Annual Comedy Showcase

Credit: Lisa Qian/ Credit: Lisa Qian/

The Activities Board’s (AB) 1st Annual Comedy Showcase, held on Friday, April 21 from 1:30 p.m. to 6:30 p.m., was a different spin on Carnival’s usual comedy act. While the talent involved seemed to be great, the event was awkwardly held and placed, making for an odd experience.

For this year’s Carnival, instead of putting on one comedy show, the AB held the 1st Annual Comedy Showcase outside at the Tennis Court Amphitheater. Additionally, instead of having one performer, AB brought six performers to the showcase. Debra Digiovanni, Jordan Rock, Brandon Wardell, Andrew Michaan, Brendon Walsh, and Brent Weinbach all performed one after the other, bringing their own style of comedy to the event. However, the venue made it difficult for their styles to shine.

In addition, halfway through the event there was a 45-minute intermission with music from a DJ, who ended up sounding and looking like a living meme in his green track suit. He also ended up matching with the members of AB running the event, who were clad in black and blue tracksuit sets. To further emphasize his meme status, he also ended up playing and mixing songs such as the Four Non-Blondes song “What’s Up,” popularized by the infamous He-Man YouTube video, making everyone cringe.

In earnest, the comedians tried to make do with what they had. Their usual scenery, a small evening night club with seats close to the stage, sharply contrasted the huge sprawling green grass area with the first row of seats several feet away from the stage. For the most part, the scenery removed the interpersonal element of comedy that is usually integral in a stand-up performance. Andrew Michaan handled this the best, incorporating in audience interaction and fitting his vibe and energy with the crowd to make it a bit more lax, thus generating a bit more energy within the crowd.

The timing of the event also felt odd. The event encouraged people to come and go as they pleased or even to stay for the entire set. I wasn’t even sure how long to stay at the set because of the event’s lax nature. For most people, the huge lawn outside the Tennis Court Amphitheater was a place for people to relax, and the set sometimes served more as background noise than a performance, so members of the audience came and went as they desired. In fact, the set really did serve as background noise if you were out buying cotton candy or fries, contributing to the event’s odd nature.

While I was only able to see three acts, I could tell that there were two styles clashing that simply didn’t add up to a good event. Featured on MTV, Comedy Central, and known for popularizing the phrase “D***s out for Harambe,” Brandon Wardell, to quote Pillbox Comics editor Julie Sanscartier, “had a panic attack on stage,” and only performed for around 15 to 30 minutes of his 45 minute set. A great thing that Wardell did was that he made use of the massive space between him and the audience, stepping out into the grass to interact with people. It made the set feel a little more personal despite Wardell's realizing he had to censor his jokes around children in the audience. He ended up mixing in an “aux set” with some jokes before walking up to the AB event organizers and begging them down on his knees to “never do this again.”
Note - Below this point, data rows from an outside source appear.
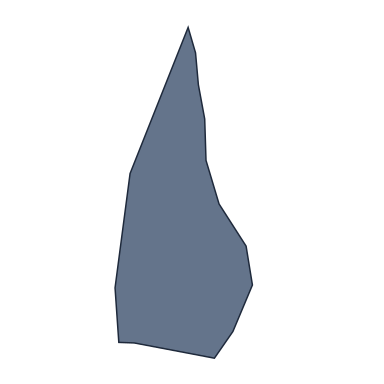 outline of Liechtenstein, rotated 5°
{"feature_id": "LIE", "entity_name": "Liechtenstein", "entity_type": "country or territory", "adm_level": 0, "iso_a3": "LIE", "parent_name": "Europe", "parent_adm1": "", "projection": "mercator", "projection_center": [9.547, 47.164], "detail": "fine", "context": "isolated", "style": "filled", "palette": "slate", "viewbox_px": 384, "rotation_deg": 5, "n_neighbors": 0, "source": "natural_earth", "source_scale": "50m", "svg_char_len": 346}
<svg xmlns="http://www.w3.org/2000/svg" viewBox="0 0 384 384"><g transform="rotate(5 192 192)"><path d="M228.8,355.6L147.5,347.4L132.2,348.2L123.7,294.2L128.7,179.0L173.8,28.4L183.4,53.1L189.0,84.6L198.3,118.2L203.2,159.3L220.0,201.6L250.6,241.2L260.3,279.4L244.9,327.4L228.8,355.6Z" fill="#64748b" stroke="#1e293b" stroke-width="1.5"/></g></svg>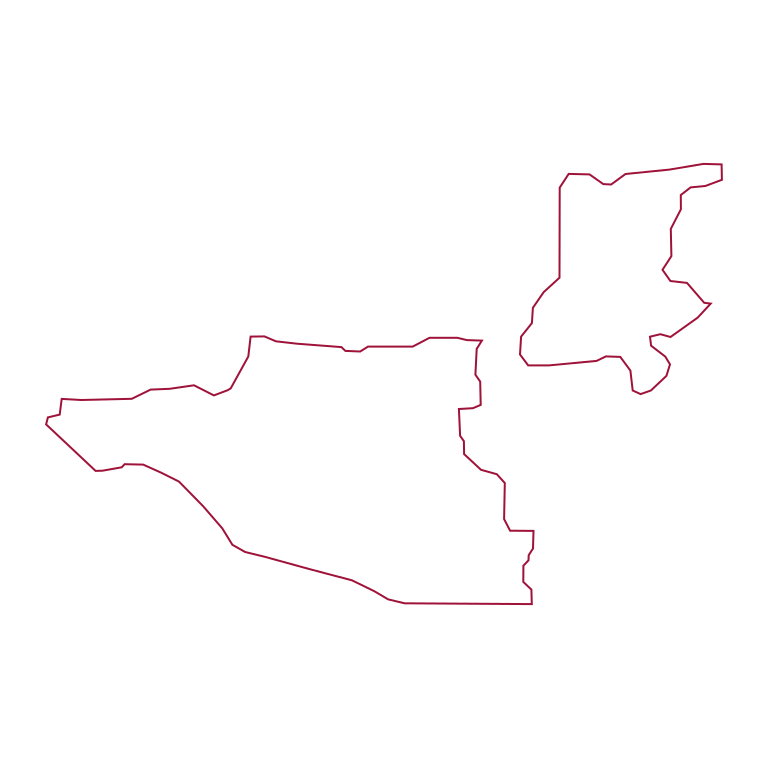 Magaria, Zinder, Niger
{"feature_id": "23599985B72934105448405", "entity_name": "Magaria", "entity_type": "district", "adm_level": 2, "iso_a3": "NER", "parent_name": "Niger", "parent_adm1": "Zinder", "projection": "orthographic", "projection_center": [9.055, 13.224], "detail": "fine", "context": "isolated", "style": "outline", "palette": "rose", "viewbox_px": 768, "rotation_deg": 0, "n_neighbors": 0, "source": "geoboundaries", "source_scale": "gbopen_adm2", "svg_char_len": 1477}
<svg xmlns="http://www.w3.org/2000/svg" viewBox="0 0 768 768"><path d="M46.1,424.4L95.6,470.9L102.5,470.7L121.7,467.3L124.6,464.2L143.2,464.6L161.2,472.7L179.0,481.6L203.2,506.3L222.3,528.4L232.4,544.8L245.1,552.0L264.4,556.7L309.1,569.0L327.6,573.9L351.9,580.3L374.3,591.2L388.0,599.3L404.5,603.3L531.8,604.1L531.4,589.6L523.3,581.9L523.4,565.7L528.5,560.3L528.7,555.2L533.0,548.5L533.5,530.9L510.1,530.7L504.1,519.1L504.8,483.0L496.8,474.2L481.0,469.8L464.1,454.1L463.9,441.2L460.1,435.8L459.4,419.6L458.9,409.0L472.9,408.2L480.7,404.9L480.2,381.6L475.4,374.7L476.7,348.9L481.9,340.6L466.9,340.1L457.4,337.8L429.5,337.8L412.7,346.6L368.0,346.6L360.2,351.5L345.4,350.9L341.4,347.1L297.0,343.7L275.9,341.3L264.4,336.4L250.6,336.6L248.3,356.5L230.7,388.4L227.7,390.2L213.9,395.4L194.0,385.3L169.7,388.8L150.6,389.6L131.8,398.8L81.3,400.0L61.7,398.9L59.7,414.6L47.9,417.4L46.1,424.4ZM721.9,179.8L721.6,164.4L703.4,163.9L669.4,169.6L625.5,174.0L611.1,184.5L603.3,184.1L589.5,174.4L568.7,173.9L559.7,187.6L559.5,277.7L543.7,292.1L532.9,307.8L531.9,323.1L521.1,336.6L520.0,354.5L528.2,365.4L548.9,365.4L596.6,360.9L605.9,356.4L620.3,356.9L630.4,370.6L632.7,390.5L640.6,394.1L650.9,390.5L666.4,375.9L670.0,364.4L665.3,356.6L651.1,345.7L650.0,336.7L660.4,334.2L670.5,337.0L697.7,317.6L710.7,303.6L704.2,302.8L687.0,282.9L670.4,281.0L662.5,269.8L671.4,256.1L670.8,228.9L680.9,209.3L680.8,195.0L690.6,187.4L705.3,186.0L721.9,179.8Z" fill="none" stroke="#9f1239" stroke-width="2"/></svg>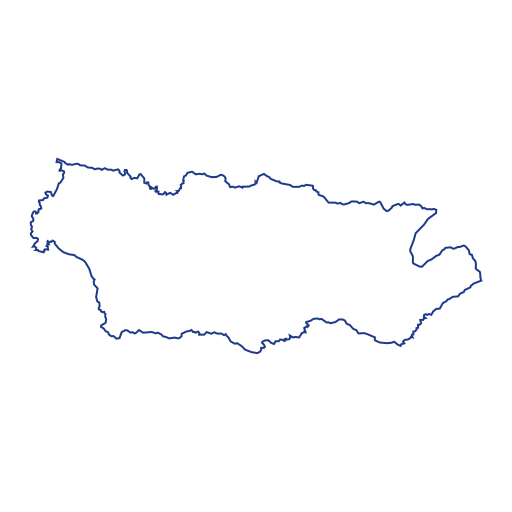 Santi Suk, Nan, Thailand
{"feature_id": "78962969B68845226908078", "entity_name": "Santi Suk", "entity_type": "district", "adm_level": 2, "iso_a3": "THA", "parent_name": "Thailand", "parent_adm1": "Nan", "projection": "albers", "projection_center": [100.939, 18.92], "detail": "fine", "context": "isolated", "style": "outline", "palette": "blue", "viewbox_px": 512, "rotation_deg": 0, "n_neighbors": 0, "source": "geoboundaries", "source_scale": "gbopen_adm2", "svg_char_len": 6009}
<svg xmlns="http://www.w3.org/2000/svg" viewBox="0 0 512 512"><path d="M379.1,201.6L373.9,204.6L369.1,203.2L365.7,203.1L363.5,201.7L359.3,203.2L356.8,201.6L352.4,201.4L350.6,201.8L349.4,203.0L344.0,204.5L342.2,204.2L340.5,202.9L337.6,203.6L335.6,202.7L328.6,202.6L324.4,197.5L322.9,196.2L319.0,195.0L318.4,194.2L318.4,192.3L316.3,191.4L315.7,190.2L314.3,190.1L313.0,188.5L313.1,186.2L312.6,185.7L306.1,184.8L304.0,186.0L302.1,185.6L298.8,186.9L292.7,186.8L290.1,185.0L281.5,183.4L279.6,182.6L279.5,181.5L276.8,181.4L270.6,178.8L269.2,177.0L266.9,176.1L263.9,173.9L258.7,176.3L256.6,182.8L255.5,181.7L255.6,183.5L254.5,184.6L250.9,185.6L249.6,186.5L243.1,186.7L242.5,187.5L242.1,186.8L241.3,187.1L239.2,186.3L235.0,187.6L233.3,186.7L230.2,187.1L228.8,184.1L225.3,181.3L225.6,178.4L224.8,176.8L223.1,175.4L220.8,174.8L216.4,177.0L211.4,177.1L206.6,175.6L204.2,173.5L202.6,174.3L199.8,173.8L195.7,174.3L192.1,171.7L187.5,172.8L185.9,175.5L184.0,176.4L183.2,180.2L183.8,180.9L183.3,182.0L183.5,183.2L181.9,183.8L180.7,185.1L181.2,186.6L180.9,188.3L180.1,188.3L178.7,190.9L177.0,191.0L177.8,191.8L177.2,193.0L176.3,193.0L173.3,194.8L170.1,192.8L166.4,194.7L166.1,193.0L165.0,192.1L163.0,194.4L158.8,194.0L158.2,193.3L158.5,191.6L157.5,191.3L155.9,191.8L155.4,191.1L156.9,189.1L156.9,186.7L156.0,186.7L154.7,188.3L153.5,188.8L151.3,187.3L151.1,188.8L150.3,188.9L149.6,186.3L148.4,184.5L148.3,182.5L147.4,182.3L147.4,183.2L146.5,183.5L144.3,182.8L144.3,178.4L140.6,174.1L139.5,174.3L137.3,178.3L134.1,177.9L131.6,179.1L130.5,177.8L130.6,176.6L127.1,172.8L127.0,170.5L126.1,169.9L124.9,170.0L124.4,171.1L125.1,173.5L124.8,174.6L122.8,175.5L119.4,172.4L119.6,171.1L118.1,169.4L113.1,170.6L111.2,169.7L107.9,169.7L104.8,168.2L101.6,169.9L100.4,168.8L97.5,168.5L94.9,169.3L92.1,167.8L87.9,167.5L84.8,165.6L80.0,165.3L78.3,163.9L76.2,163.8L71.9,164.9L68.9,164.1L68.0,164.7L65.4,163.2L64.6,162.0L57.3,158.9L56.6,162.1L58.9,162.1L61.1,163.2L61.5,164.0L60.9,168.5L59.6,169.8L59.6,170.8L61.8,170.4L64.0,171.4L64.1,173.0L62.9,174.5L63.4,177.9L60.5,182.5L58.8,183.4L57.0,189.0L53.3,196.0L52.0,195.5L50.8,192.0L47.2,191.6L45.4,192.6L46.0,194.4L48.0,195.6L47.4,197.6L44.1,198.3L42.9,200.1L39.0,200.5L39.0,202.1L39.7,202.9L39.9,205.1L40.9,206.3L41.3,208.3L40.6,209.0L39.2,208.9L38.3,210.5L38.5,212.0L36.9,213.6L36.0,213.5L35.9,212.0L35.1,211.4L33.7,211.6L32.9,212.8L31.7,216.1L33.2,218.5L33.4,220.1L33.2,221.0L31.1,222.0L30.7,222.9L31.0,225.1L32.0,226.8L31.2,229.2L32.5,231.5L30.8,233.5L31.2,235.3L33.6,238.1L36.7,237.9L38.0,239.0L37.5,241.3L35.2,243.0L33.0,246.6L34.3,246.2L36.2,247.8L36.2,249.4L35.6,250.0L38.0,250.1L38.4,251.0L43.6,252.3L43.9,251.0L44.4,250.9L44.2,250.2L45.1,249.3L48.1,249.6L47.7,246.5L46.7,246.0L47.5,245.4L47.4,244.1L48.8,244.2L47.4,241.7L47.7,241.1L49.2,242.2L50.5,241.6L51.3,241.9L52.5,240.6L54.7,241.8L54.8,243.7L58.8,248.6L63.4,252.2L69.0,254.3L74.5,255.1L76.2,256.8L82.6,259.8L85.1,261.8L89.2,268.7L91.5,275.9L93.3,278.7L94.6,279.5L93.7,281.7L94.1,284.6L97.6,288.4L96.1,297.1L97.4,301.5L99.3,302.5L99.6,306.5L98.8,307.9L98.8,309.3L100.8,310.1L100.9,311.2L101.9,312.0L104.2,311.9L104.5,313.2L105.4,313.9L105.2,316.8L106.2,319.2L105.6,322.8L101.1,325.5L101.1,327.0L103.6,328.4L105.6,331.1L108.2,332.4L108.8,334.3L110.2,335.5L111.5,336.2L113.5,336.1L116.6,338.7L119.5,338.1L121.7,332.1L125.2,330.2L127.3,330.4L130.5,332.6L132.5,332.2L134.6,333.4L135.6,333.2L139.0,330.1L143.2,332.7L151.7,332.0L155.7,333.3L157.8,332.7L161.1,334.3L163.3,336.5L165.7,336.9L169.2,338.4L174.6,337.6L178.1,338.4L179.5,338.0L181.4,336.5L181.8,333.7L186.7,331.4L189.1,331.1L191.5,330.0L193.0,332.0L194.7,331.9L195.4,332.7L198.2,331.6L199.4,333.2L199.1,334.7L204.1,334.7L206.7,332.1L211.2,333.7L214.2,332.3L217.2,333.6L221.6,333.6L224.0,335.2L225.8,334.2L226.7,335.9L228.3,337.3L230.6,341.4L234.8,343.7L237.2,343.2L241.9,346.3L245.0,349.6L251.7,352.2L257.4,353.1L260.0,351.7L261.1,349.9L261.2,347.9L263.8,347.9L264.9,347.0L263.9,344.6L262.0,342.8L262.5,341.6L265.1,340.4L268.4,340.3L271.1,342.8L274.0,344.0L275.6,341.2L278.7,341.3L280.2,339.5L283.0,339.9L284.3,341.0L285.0,340.7L284.3,339.7L285.1,338.9L286.1,338.7L286.8,339.5L289.0,339.3L290.3,337.8L289.8,335.5L293.2,337.5L295.3,336.9L299.1,337.5L301.8,333.1L304.5,332.2L305.6,332.4L305.3,331.1L304.5,330.7L304.8,329.4L304.2,328.0L306.4,326.5L307.0,326.9L307.3,326.2L308.0,326.4L308.7,325.3L306.2,323.0L306.2,322.1L310.5,320.8L313.6,318.8L317.8,318.5L319.4,319.3L321.5,318.9L326.8,322.6L328.3,322.3L330.8,323.2L335.5,322.0L339.2,319.4L342.7,319.5L344.8,320.5L346.8,323.8L349.9,325.1L353.4,329.0L356.3,330.1L358.5,333.5L363.8,333.1L366.3,333.7L374.9,337.4L374.8,339.7L375.3,340.5L379.8,342.5L387.1,343.2L391.8,342.7L394.0,341.7L397.9,344.7L400.6,345.9L401.3,344.2L404.3,343.4L403.0,341.6L404.6,339.9L408.0,339.5L410.5,337.9L410.9,336.9L412.5,337.3L411.8,336.1L411.9,334.7L413.4,334.5L413.3,331.6L415.1,331.3L416.6,329.5L416.5,328.1L418.1,327.7L418.0,324.8L419.7,324.7L421.1,323.2L420.3,320.0L423.1,319.9L423.8,318.5L425.6,318.1L423.8,316.7L424.2,314.9L425.8,314.2L427.3,314.9L428.9,314.0L431.3,314.8L433.2,311.4L436.2,308.9L439.8,308.6L442.8,303.1L446.5,301.1L447.6,299.5L449.2,299.1L452.8,296.8L458.1,296.4L459.9,293.8L463.9,291.9L464.7,290.0L470.3,287.4L470.8,285.9L473.8,283.5L481.3,280.6L480.5,278.3L480.1,272.8L479.6,271.5L476.9,269.8L475.7,268.3L476.0,264.4L475.4,261.1L472.9,258.3L471.9,254.8L469.7,254.2L468.8,250.2L465.7,246.6L463.8,245.5L460.0,246.9L457.8,247.0L454.3,248.6L452.9,248.6L450.6,247.3L445.3,247.9L444.3,249.3L442.2,250.4L439.4,254.7L436.2,255.9L431.5,259.4L427.6,261.1L422.0,266.7L419.6,266.6L413.4,263.5L412.9,262.6L412.9,256.3L410.3,251.3L410.2,249.5L413.9,239.7L415.6,233.3L424.0,224.7L428.0,218.9L436.1,213.0L436.2,209.8L433.7,208.9L431.8,209.5L430.1,209.1L427.1,209.3L424.1,207.9L422.5,208.4L421.0,205.9L419.1,204.6L415.1,204.8L413.3,204.0L407.3,204.9L405.4,204.1L404.4,202.5L400.6,205.6L399.1,204.2L397.9,204.0L392.5,206.1L391.8,207.7L388.7,210.5L386.6,211.1L383.6,208.6L380.3,202.2L379.1,201.6Z" fill="none" stroke="#1e3a8a" stroke-width="2"/></svg>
The worst part of Wardell’s set, however, was probably that his remaining time was given to Brendon Walsh, whose set was comprised of a lot of penis jokes and childish and relationship humor. It made me feel a little uncomfortable, and while I was glad that Walsh could fill out the time better than Wardell did, he wouldn’t have been my first choice to follow Wardell with.

One of my friends commented before I headed out to the showcase that seeing five hours of comedy would eventually be tiring. While I was only able to attend three of those hours, I definitely began to agree with her. While the talent involved in the Comedy Showcase seemed to have huge potential, the situation was not ideal for them to show off their talents and the frustration and heat contributed to a tired vibe from the audience. If the event had been condensed to three comedians and held in the evening instead, I think the event would have had a much better turnout and reception and could have let people enjoy the rest of Carnival’s daytime events.